A day after Senate President Buhola Saraki accused Inspector-General of Police, Mr Idris Ibrahim, of a plot to frame him up in connection with some suspected felons, Kwara State Governor Abdulfatah Ahmed has denied any link with the suspects.
Mr Saraki at Senate plenary on Wednesday alleged that the police chief had transferred some criminal suspects undergoing interrogation in Kwara to make statements to implicate him and the state government.
Following the allegation, the Senate set up a nine-member committee to meet President Muhammadu Buhari for his intervention in the matter.
The police later on Wednesday confirmed the transfer to Abuja of some suspects linked to a string of killings in the state but said the transfer was not because of Mr Saraki.
However, in a statement by his spokesperson, Mr Muideen Akorede, on the matter Thursday, Mr Ahmed denied as “false and misleading, insinuations linking” him and Saraki “with the suspected cultists arrested in Ilorin, the state capital and transferred by Nigeria Police to Abuja.”
In the statement, the governor said neither him nor the Senate President or any of their aides had links with the suspected cultists or their alleged activities.

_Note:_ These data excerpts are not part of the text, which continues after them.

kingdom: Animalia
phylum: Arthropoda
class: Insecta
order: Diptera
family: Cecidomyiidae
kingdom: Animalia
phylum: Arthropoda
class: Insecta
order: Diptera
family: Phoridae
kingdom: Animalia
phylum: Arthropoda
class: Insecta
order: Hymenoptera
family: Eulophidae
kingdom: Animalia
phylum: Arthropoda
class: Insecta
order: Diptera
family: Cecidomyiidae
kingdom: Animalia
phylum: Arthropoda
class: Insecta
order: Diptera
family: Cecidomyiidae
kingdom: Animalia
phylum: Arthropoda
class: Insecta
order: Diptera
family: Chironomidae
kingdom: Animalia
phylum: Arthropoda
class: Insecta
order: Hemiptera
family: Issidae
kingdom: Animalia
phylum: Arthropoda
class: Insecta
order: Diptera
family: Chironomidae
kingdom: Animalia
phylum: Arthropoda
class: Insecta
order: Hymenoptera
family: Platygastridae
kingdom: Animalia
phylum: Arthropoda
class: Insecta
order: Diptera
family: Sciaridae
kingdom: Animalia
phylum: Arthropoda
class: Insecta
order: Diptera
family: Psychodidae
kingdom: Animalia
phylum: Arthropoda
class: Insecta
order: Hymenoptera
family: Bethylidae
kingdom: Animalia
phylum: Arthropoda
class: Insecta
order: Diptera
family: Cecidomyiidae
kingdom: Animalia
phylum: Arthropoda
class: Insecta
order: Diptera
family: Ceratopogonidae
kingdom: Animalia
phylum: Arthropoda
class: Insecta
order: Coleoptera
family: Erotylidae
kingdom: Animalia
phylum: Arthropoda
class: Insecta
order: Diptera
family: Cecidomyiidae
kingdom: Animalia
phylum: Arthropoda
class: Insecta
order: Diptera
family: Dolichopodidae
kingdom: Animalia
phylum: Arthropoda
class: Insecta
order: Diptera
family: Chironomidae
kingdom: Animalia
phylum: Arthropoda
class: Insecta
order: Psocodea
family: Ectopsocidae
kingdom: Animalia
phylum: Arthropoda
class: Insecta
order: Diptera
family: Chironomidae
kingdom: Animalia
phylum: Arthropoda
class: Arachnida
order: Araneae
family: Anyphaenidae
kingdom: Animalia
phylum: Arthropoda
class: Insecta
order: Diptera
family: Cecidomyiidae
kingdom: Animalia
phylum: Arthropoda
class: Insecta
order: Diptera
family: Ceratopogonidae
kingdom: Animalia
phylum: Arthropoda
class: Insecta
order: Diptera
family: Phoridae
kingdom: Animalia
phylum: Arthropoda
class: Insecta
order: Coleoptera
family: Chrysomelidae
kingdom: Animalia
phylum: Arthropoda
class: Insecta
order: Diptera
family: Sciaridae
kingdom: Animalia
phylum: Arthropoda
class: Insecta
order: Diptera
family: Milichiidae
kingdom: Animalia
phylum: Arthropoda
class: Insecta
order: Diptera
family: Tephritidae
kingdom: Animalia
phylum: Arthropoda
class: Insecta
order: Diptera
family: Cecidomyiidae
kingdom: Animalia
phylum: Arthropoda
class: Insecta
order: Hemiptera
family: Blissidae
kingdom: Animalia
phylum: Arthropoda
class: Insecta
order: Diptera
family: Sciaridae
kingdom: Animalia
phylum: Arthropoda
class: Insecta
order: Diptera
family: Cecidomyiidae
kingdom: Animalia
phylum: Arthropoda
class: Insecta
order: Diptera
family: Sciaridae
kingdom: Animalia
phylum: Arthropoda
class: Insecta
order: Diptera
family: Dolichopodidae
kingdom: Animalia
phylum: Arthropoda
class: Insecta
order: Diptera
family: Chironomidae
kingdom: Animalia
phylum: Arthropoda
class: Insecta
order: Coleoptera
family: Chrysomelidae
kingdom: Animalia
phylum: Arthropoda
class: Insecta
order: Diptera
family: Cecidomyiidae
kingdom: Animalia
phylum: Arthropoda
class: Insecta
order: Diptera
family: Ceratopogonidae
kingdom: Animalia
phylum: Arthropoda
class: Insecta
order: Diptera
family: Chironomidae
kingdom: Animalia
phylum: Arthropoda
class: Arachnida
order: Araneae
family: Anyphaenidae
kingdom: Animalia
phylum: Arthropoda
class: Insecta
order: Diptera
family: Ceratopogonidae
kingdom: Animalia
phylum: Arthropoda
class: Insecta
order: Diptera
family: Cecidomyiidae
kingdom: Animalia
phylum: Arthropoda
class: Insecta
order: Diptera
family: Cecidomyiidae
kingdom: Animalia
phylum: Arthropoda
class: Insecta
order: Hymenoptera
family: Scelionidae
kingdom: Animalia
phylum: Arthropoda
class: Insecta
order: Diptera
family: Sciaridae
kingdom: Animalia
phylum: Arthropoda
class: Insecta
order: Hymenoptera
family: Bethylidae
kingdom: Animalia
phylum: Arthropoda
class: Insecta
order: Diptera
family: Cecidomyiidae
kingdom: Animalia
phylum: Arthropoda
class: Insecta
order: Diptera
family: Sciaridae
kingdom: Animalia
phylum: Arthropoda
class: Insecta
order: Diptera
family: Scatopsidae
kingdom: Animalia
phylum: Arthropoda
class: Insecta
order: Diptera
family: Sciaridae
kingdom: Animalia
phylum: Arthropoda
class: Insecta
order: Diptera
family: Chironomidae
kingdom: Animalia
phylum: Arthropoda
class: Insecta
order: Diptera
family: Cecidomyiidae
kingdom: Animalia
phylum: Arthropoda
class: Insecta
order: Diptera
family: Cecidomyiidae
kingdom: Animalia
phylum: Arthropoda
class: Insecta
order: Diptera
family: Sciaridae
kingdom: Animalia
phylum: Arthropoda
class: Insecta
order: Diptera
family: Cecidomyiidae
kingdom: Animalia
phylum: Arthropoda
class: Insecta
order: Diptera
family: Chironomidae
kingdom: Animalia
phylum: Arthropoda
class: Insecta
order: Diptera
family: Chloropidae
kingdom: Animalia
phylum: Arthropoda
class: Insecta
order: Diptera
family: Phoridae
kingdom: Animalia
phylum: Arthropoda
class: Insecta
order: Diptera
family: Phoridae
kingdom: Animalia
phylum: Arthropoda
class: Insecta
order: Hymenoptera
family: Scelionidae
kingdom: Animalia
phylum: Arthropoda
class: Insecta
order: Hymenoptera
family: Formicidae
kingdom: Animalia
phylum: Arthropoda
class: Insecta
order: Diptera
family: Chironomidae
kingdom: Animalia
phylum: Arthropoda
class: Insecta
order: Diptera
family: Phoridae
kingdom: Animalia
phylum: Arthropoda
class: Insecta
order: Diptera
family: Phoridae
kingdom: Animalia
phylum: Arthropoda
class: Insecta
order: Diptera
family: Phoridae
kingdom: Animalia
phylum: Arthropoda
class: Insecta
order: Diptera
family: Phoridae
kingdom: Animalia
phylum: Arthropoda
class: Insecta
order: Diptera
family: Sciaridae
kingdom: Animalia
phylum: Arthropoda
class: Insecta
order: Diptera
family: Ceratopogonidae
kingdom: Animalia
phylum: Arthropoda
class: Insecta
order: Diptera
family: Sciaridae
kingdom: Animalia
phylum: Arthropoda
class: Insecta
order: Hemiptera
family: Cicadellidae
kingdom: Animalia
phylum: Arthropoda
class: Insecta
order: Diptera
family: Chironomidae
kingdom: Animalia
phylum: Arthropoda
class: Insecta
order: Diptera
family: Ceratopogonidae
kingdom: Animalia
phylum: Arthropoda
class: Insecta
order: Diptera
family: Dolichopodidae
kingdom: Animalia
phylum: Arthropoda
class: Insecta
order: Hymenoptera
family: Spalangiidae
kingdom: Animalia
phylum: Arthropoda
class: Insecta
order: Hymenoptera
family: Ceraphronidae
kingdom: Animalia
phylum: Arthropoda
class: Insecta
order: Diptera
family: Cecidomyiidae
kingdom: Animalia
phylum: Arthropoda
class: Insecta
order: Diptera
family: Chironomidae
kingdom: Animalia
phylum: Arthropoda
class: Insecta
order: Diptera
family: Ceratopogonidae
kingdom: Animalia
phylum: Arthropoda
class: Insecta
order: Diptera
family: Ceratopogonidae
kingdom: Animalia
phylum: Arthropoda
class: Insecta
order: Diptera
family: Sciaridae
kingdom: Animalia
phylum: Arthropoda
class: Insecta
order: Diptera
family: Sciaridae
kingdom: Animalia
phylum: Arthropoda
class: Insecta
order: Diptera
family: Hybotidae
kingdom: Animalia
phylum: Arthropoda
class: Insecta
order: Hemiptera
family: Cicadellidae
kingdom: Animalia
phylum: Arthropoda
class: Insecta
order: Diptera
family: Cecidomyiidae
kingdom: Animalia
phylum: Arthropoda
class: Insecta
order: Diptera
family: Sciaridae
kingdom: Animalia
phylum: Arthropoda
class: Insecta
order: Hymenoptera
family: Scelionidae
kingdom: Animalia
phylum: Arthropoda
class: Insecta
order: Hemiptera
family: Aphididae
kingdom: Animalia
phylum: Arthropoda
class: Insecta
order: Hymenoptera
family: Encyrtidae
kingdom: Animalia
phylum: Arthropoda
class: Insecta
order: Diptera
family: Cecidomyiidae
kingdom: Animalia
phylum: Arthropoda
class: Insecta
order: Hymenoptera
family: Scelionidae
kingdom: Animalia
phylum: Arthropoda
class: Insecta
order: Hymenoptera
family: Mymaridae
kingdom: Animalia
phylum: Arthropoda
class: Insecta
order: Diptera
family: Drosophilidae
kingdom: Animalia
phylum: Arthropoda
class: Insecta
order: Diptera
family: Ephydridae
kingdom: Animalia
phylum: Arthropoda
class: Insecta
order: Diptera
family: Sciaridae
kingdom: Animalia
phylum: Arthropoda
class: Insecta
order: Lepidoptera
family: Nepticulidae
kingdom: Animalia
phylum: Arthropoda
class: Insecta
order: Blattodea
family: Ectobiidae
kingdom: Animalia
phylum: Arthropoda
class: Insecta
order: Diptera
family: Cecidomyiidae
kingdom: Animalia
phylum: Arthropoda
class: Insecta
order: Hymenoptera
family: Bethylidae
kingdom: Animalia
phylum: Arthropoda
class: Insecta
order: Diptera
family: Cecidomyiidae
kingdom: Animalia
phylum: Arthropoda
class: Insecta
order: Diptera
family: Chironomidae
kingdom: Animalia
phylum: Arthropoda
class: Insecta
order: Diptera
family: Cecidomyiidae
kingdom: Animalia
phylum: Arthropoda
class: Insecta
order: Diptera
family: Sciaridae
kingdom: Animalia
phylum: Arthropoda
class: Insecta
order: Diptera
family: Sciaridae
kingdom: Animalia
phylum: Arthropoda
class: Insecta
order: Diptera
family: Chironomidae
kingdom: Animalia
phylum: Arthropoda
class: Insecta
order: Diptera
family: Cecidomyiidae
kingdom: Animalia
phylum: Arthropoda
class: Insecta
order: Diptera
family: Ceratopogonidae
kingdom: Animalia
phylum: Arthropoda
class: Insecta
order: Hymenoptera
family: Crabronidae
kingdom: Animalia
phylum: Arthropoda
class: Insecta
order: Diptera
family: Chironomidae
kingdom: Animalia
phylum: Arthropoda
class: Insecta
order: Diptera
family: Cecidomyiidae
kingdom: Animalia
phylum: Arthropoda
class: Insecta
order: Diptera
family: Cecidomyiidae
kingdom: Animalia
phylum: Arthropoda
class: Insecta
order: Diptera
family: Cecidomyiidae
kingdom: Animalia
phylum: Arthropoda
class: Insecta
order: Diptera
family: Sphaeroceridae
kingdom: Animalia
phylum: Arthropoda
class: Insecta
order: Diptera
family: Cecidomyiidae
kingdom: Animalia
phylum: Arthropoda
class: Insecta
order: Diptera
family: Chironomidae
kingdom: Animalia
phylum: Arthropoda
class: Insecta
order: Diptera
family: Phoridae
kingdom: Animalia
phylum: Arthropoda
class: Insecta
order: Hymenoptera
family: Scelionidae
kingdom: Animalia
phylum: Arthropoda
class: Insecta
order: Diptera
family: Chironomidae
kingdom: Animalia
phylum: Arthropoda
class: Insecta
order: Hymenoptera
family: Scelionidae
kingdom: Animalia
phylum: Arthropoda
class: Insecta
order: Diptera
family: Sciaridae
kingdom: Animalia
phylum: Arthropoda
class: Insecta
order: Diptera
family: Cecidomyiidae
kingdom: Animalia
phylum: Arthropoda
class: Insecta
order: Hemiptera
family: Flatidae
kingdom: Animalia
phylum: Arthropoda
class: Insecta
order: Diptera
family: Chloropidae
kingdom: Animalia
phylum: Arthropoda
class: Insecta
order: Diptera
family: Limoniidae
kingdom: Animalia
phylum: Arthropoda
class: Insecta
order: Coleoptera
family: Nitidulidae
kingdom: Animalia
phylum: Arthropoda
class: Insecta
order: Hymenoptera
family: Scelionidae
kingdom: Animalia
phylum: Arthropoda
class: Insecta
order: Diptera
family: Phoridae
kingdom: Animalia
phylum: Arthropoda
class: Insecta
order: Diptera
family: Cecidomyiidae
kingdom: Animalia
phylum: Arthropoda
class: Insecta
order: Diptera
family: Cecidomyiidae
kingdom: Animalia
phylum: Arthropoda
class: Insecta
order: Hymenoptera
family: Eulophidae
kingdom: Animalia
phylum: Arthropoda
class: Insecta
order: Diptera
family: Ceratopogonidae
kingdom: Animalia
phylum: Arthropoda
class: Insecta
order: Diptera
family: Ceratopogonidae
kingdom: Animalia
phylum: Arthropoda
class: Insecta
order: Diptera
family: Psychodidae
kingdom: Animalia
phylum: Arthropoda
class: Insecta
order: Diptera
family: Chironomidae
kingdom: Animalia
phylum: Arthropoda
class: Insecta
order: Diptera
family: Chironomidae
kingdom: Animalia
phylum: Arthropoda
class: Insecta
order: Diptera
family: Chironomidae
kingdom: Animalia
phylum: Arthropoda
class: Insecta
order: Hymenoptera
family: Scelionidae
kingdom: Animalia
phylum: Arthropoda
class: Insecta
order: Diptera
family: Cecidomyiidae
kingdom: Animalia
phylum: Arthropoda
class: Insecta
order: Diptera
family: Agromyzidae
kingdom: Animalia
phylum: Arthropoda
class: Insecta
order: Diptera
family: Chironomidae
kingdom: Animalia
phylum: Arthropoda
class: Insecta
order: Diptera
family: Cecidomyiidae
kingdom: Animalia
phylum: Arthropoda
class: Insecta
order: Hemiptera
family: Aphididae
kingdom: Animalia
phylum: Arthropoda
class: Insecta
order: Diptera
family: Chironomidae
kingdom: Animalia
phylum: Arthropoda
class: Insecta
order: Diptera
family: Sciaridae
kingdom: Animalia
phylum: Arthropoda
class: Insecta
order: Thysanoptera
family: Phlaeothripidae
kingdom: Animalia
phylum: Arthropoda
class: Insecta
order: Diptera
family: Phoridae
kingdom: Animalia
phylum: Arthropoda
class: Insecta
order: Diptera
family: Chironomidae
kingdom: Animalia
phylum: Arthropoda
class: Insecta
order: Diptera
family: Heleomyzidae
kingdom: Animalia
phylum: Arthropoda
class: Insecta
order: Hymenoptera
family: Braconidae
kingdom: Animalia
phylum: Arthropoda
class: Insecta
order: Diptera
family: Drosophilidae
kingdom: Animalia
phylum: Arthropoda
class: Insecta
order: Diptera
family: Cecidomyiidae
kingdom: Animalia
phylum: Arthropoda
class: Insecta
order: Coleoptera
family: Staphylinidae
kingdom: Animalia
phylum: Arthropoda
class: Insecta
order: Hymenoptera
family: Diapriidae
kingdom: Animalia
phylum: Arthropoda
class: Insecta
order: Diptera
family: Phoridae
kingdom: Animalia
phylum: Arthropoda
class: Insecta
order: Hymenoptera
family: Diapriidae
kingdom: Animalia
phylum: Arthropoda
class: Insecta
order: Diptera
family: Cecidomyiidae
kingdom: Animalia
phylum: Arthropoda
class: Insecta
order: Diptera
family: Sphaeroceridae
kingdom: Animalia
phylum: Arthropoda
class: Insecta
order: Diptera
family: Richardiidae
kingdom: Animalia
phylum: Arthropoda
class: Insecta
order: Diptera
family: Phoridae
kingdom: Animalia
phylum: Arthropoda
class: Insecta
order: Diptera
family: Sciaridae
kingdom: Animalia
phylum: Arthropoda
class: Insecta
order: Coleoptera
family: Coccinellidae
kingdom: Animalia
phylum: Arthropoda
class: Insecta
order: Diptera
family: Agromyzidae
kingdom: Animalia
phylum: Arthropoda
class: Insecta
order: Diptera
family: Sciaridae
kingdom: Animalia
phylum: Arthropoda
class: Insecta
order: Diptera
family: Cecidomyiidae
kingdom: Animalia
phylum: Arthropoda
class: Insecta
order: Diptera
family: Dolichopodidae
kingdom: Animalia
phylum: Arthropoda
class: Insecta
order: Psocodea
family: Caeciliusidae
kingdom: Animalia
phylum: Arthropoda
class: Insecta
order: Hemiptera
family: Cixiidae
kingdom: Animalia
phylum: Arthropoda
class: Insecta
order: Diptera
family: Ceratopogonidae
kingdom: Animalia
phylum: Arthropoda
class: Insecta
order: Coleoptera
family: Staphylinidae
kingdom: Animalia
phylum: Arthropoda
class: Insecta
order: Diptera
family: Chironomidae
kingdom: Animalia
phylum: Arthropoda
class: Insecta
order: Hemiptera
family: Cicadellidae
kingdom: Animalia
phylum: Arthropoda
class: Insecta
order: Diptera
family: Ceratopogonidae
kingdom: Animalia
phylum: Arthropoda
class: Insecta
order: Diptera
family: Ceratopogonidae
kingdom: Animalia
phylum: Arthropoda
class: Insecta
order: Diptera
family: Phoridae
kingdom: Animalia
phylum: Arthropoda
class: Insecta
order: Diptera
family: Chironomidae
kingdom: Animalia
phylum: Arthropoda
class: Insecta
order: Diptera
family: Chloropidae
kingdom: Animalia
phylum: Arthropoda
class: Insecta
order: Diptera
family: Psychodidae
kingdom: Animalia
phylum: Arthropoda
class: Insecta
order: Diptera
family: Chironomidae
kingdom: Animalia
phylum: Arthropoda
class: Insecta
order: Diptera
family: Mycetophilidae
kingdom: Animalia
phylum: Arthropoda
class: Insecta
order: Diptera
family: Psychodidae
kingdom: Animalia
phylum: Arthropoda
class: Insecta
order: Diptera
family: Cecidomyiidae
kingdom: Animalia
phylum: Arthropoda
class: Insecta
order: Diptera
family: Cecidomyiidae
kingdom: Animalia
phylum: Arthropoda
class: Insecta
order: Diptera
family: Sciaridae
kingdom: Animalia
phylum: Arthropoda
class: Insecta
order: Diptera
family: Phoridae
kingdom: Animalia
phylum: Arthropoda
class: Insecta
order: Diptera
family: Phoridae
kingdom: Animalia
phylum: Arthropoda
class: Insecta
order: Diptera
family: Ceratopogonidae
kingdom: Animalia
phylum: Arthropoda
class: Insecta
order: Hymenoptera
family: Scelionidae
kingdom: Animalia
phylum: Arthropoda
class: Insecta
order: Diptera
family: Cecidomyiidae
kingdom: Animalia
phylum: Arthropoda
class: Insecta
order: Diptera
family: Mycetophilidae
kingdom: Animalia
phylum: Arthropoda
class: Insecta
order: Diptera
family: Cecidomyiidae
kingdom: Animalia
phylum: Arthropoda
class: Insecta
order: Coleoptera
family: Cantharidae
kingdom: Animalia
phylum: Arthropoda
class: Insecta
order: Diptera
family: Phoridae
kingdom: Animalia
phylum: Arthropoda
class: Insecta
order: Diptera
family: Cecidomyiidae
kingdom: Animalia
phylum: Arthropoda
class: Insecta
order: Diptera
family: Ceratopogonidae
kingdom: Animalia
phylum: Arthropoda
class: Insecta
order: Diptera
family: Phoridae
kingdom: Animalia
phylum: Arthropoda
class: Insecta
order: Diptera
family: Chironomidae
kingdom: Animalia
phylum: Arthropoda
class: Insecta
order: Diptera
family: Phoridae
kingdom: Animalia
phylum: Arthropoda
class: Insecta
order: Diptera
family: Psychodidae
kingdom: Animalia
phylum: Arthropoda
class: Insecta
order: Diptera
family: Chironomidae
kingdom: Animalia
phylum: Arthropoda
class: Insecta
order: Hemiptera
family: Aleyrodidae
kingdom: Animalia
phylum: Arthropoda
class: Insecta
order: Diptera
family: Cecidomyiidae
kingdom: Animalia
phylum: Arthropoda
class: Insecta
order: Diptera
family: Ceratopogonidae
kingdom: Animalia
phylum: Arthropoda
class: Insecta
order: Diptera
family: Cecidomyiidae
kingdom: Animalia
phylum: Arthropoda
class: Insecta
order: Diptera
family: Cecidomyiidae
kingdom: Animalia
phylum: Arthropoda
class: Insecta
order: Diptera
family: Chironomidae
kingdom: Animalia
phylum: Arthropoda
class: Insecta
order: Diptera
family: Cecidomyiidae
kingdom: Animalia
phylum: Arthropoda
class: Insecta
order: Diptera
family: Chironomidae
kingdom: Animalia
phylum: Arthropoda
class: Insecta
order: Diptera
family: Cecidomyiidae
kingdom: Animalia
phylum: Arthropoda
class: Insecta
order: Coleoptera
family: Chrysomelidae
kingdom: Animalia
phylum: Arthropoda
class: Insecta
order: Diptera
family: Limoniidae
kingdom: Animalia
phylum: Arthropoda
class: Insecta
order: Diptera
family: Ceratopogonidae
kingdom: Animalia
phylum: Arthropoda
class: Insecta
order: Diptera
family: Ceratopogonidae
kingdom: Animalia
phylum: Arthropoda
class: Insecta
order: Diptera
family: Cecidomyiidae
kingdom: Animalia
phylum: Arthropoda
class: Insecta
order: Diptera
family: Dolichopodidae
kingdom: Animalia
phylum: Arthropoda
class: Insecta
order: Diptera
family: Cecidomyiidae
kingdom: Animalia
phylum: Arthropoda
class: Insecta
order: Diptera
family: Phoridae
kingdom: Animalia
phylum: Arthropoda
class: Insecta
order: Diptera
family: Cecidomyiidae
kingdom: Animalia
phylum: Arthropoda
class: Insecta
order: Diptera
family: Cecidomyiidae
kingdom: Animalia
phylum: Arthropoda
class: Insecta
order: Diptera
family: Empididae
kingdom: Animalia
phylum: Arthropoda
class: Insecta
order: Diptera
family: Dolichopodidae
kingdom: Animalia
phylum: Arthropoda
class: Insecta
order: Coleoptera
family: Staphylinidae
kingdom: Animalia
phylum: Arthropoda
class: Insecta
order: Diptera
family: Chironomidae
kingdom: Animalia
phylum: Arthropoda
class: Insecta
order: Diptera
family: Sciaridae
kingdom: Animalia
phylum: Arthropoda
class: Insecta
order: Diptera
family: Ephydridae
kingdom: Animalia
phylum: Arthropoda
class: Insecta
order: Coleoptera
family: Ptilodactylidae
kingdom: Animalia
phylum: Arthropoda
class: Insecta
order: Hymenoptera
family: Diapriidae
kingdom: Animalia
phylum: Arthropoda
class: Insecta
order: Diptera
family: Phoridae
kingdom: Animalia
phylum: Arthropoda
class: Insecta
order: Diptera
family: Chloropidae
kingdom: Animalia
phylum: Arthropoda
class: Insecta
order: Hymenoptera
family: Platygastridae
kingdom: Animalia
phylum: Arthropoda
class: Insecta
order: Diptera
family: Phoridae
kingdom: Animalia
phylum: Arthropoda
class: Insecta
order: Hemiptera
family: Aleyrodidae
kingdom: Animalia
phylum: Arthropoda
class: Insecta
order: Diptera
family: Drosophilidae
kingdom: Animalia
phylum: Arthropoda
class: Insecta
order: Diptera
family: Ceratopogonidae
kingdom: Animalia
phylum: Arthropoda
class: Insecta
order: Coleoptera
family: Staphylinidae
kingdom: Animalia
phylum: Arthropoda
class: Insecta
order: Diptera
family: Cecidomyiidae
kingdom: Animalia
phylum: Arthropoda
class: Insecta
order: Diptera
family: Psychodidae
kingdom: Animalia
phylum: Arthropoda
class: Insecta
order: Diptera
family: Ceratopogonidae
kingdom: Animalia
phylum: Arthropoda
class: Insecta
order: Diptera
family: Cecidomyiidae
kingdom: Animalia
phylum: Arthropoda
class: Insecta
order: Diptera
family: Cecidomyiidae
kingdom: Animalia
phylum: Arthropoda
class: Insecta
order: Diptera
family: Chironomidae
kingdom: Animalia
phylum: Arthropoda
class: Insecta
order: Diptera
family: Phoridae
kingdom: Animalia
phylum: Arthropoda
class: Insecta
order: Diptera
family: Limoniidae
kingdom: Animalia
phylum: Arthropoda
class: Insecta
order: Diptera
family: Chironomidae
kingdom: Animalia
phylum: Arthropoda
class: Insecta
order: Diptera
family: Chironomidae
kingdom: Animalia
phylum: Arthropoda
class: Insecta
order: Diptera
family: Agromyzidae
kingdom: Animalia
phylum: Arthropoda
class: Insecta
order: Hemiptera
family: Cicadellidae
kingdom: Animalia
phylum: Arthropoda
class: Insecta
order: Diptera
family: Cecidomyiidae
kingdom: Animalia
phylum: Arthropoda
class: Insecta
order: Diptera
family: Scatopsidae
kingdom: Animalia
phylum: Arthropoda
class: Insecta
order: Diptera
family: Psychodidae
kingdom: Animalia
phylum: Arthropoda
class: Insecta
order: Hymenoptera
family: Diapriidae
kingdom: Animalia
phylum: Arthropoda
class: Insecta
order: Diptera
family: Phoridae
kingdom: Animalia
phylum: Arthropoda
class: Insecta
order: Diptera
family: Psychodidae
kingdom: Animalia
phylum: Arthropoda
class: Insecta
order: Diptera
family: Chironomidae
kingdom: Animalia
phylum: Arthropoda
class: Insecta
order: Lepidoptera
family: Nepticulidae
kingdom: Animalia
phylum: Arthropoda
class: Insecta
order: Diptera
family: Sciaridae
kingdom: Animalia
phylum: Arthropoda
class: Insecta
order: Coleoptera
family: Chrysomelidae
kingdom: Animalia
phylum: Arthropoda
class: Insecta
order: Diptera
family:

“He also denied any knowledge of or any intention to harm any individual as the political leadership in the state has never used violence as a political tool.”
The statement referred the general public to the parade of the suspects by the state commissioner of police, Mr Aminu Pai Saleh on Thursday, May 10, in Ilorin, “during which he announced that the suspects were arrested for alleged murder and membership of cult groups but made no mention of any confessional statement linking their activities to any sponsors.”
Ahmed described the alleged killings as the outcome of clashes between rival cults in the state “as most victims have been identified by security agencies as members of cult groups.
According to the statement, “Ahmed emphasised that the growing problem of cultism and cult-related criminalities formed the basis of his charge to the new Kwara State Commissioner of Police, Saleh to focus on ending the menace on his resumption last month.
“According to him, the state government sees cultism as a serious security issue requiring urgent attention and has accordingly amended the State Cultism Law to prescribe stiffer penalties for convicts and those who aid and abet them, besides providing operational support to all security agencies in the state in their fight against all forms of criminalities, including cultism.
“Ahmed warned that cultism is a serious security challenge which should neither be trivialised and turned into a political tool nor be treated with levity.
“He therefore urged well-meaning Nigerians to disregard any attempt to politicise the menace of cultism but focus instead on joining hands with the government and security agencies to bring the menace to an end in the interest of public safety while allowing the rule of law and justice to prevail in the matter.”